City park benches, sidewalks, rubbish bins, pathways, bike trails, small striped structured sections at bus stop are incredible beautiful. In terms of shape, substance and meaning. When separated, the resemble species in different biological populations, components in a system that rather than originated from the natural world have developed out of the public sector. I believe that we can alter one picture through other pictures, that an experience can be affected through other experiences, that language is not a neutral entity. The collage is one part of this concept, and has been developed by me lying on and touching the objects and photograhing the bench or whatever it was I was creating a portrait of as if it was on verge of bounding off at any moment.

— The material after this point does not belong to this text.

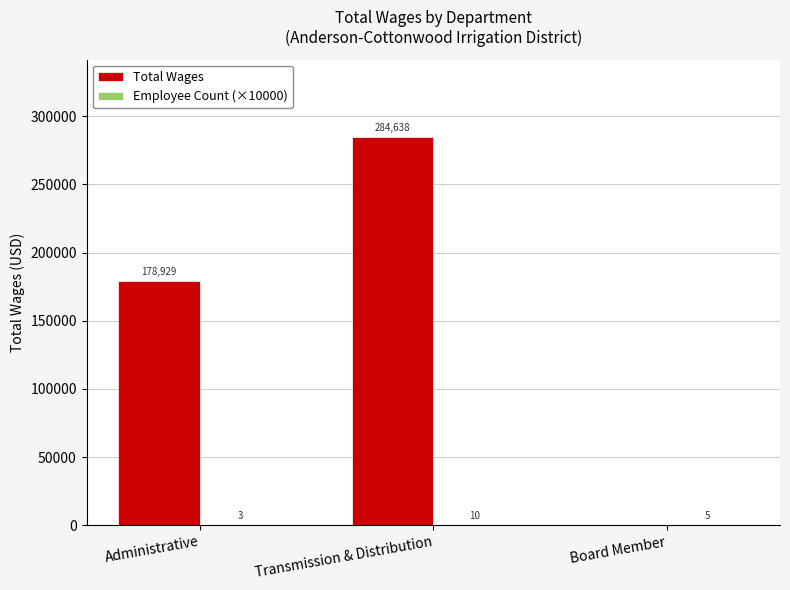

At which label does Total Wages reach its peak?

Transmission & Distribution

Like an animal. That is another facet of making the standard unique. painted photographs, the original copied.
In which cites are they made?
Stockholm and Belgrade. The background of the work, photography and texts were all created during an artists in residency I had 2012 in New Belgrade. New Belgrade is s a distirict of Belgrade, Serbia, with brutalistic, socialist utopian architecture. Rosengård in Malmö and Biskopsgården in Gothenburg, both Swedish neighbourhoods, served as models.
You have worked with surburban environments on a numerous occations. Have you found that as an artist, you were expected to present and work through a particualar issue?
Yes, every time a workshop or exhibition takes place outside the city centre, there is a sort of expectation that it would be grounded in the local community and that this should be visiblein the work. Just what does being grounded in local community mean from an aesthetic, contextual standpoint? In my experience, socioeconomics are all too often bound together with aesthetics and architecture. The fact that the word segregation is synonymous with housing projects, yet never with single-family homes, signifies that the same message and the same sourcesare being recycled over and over again. How can we possible change our perception of an environment if we never change our method of perceiving, of seeing?
For the exhibition at Bonniers Konsthall, you have been involved in dialogue with heavily traficked Torsgatan, the street on which the museum is located. Tell us about this.
Torsgatan, for example, has a pedestrian crossing that facilitates museum guests to cross the street with ease. We take this for granted, when in actuality designated crossings do not exist everywhere. For me its the proximity to the place, rather than the distance from it, which is a key factor as well as having various of perpectives. Just as with a relationship, it must build, be granted time, consideration, acknowledgement. Before this, the discovery. The work embodies facets of my discovery process. A close study of Torsgatan.